- MATERIAL SHOWN
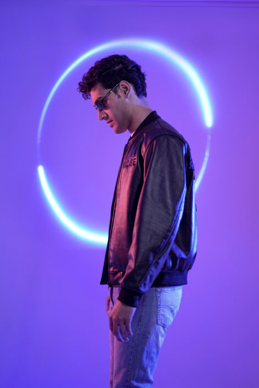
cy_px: 194
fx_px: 917
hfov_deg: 16.1
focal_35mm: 85
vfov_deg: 23.9
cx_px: 130
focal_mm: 85
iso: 800
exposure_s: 1/200
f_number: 1.8
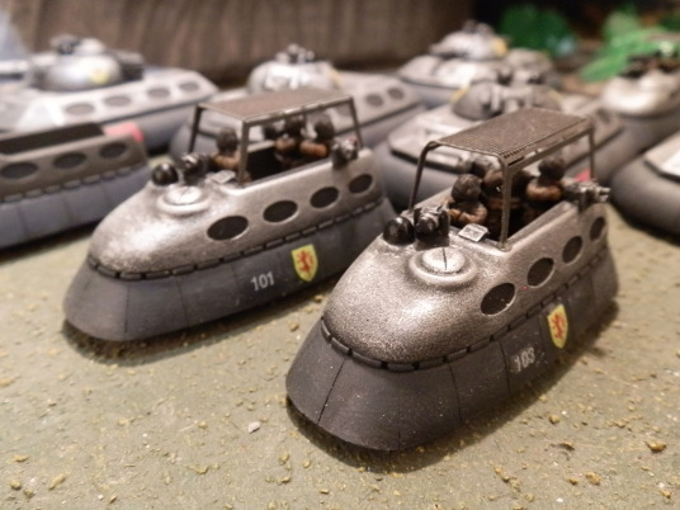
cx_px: 340
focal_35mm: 28
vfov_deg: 49.7
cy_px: 255
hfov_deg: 63.4
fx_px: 550
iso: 400
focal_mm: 5
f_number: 3.1
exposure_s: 1/40
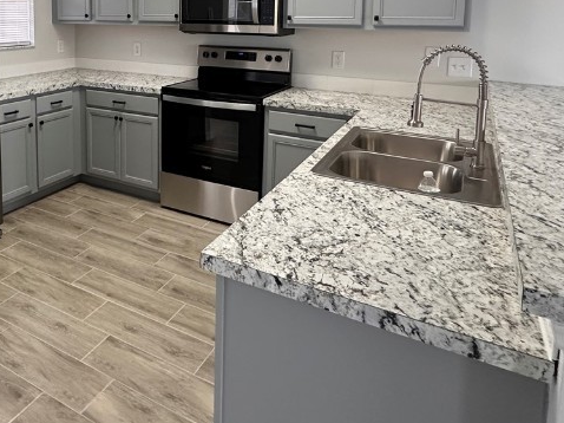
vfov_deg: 43.7
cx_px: 139
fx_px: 489
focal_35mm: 30
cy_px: 63
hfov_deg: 56.9
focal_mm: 2.22
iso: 250
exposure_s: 1/120
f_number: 2.2
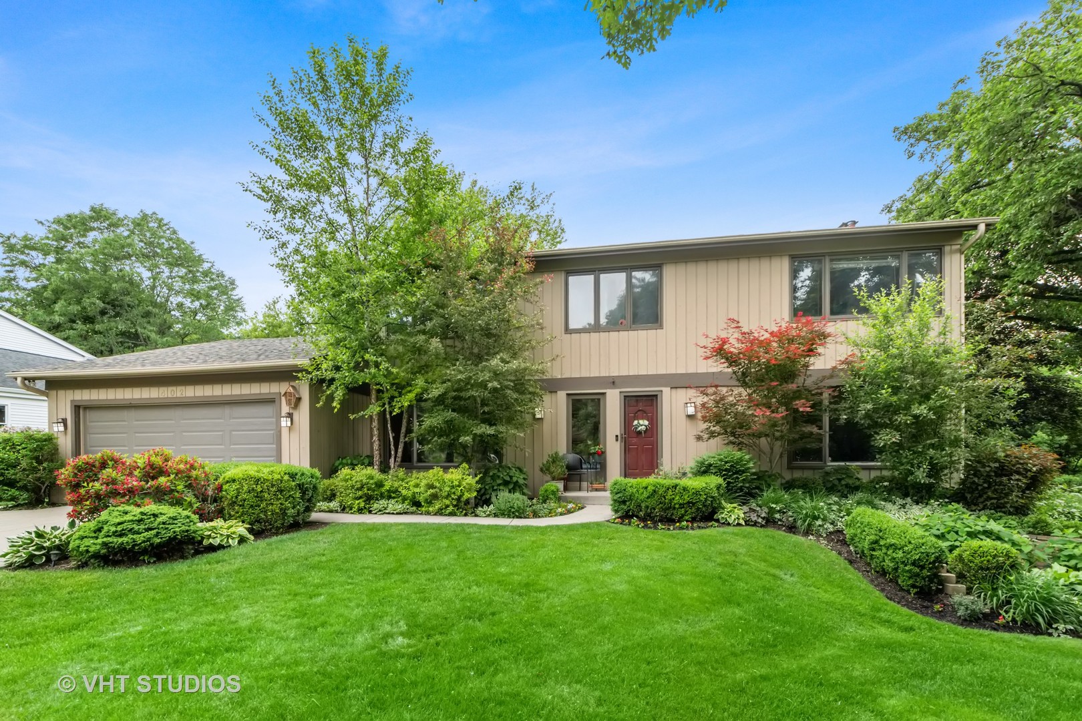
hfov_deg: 100.4
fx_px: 451
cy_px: 360
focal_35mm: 15
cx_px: 541
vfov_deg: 77.3
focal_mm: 10
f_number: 8
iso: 200
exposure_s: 1/400
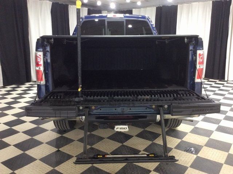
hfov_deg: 56.9
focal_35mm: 32
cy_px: 87
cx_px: 116
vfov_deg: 44.1
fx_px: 215
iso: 160
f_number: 2.4
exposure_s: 1/24
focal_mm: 3.3
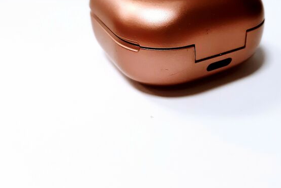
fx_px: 304
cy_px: 52
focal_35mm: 39
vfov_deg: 33.7
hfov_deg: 49.0
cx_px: 178
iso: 125
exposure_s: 1/50
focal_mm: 3.93
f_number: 1.7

- INSTRUCTIONS FOR THE TASK
Begin with the first line of the records and repeat every line up to the one with "focal_35mm: 30", counting that line too. Pictures are not part of the copy.

- SOLUTION BELOW
cy_px: 194
fx_px: 917
hfov_deg: 16.1
focal_35mm: 85
vfov_deg: 23.9
cx_px: 130
focal_mm: 85
iso: 800
exposure_s: 1/200
f_number: 1.8
cx_px: 340
focal_35mm: 28
vfov_deg: 49.7
cy_px: 255
hfov_deg: 63.4
fx_px: 550
iso: 400
focal_mm: 5
f_number: 3.1
exposure_s: 1/40
vfov_deg: 43.7
cx_px: 139
fx_px: 489
focal_35mm: 30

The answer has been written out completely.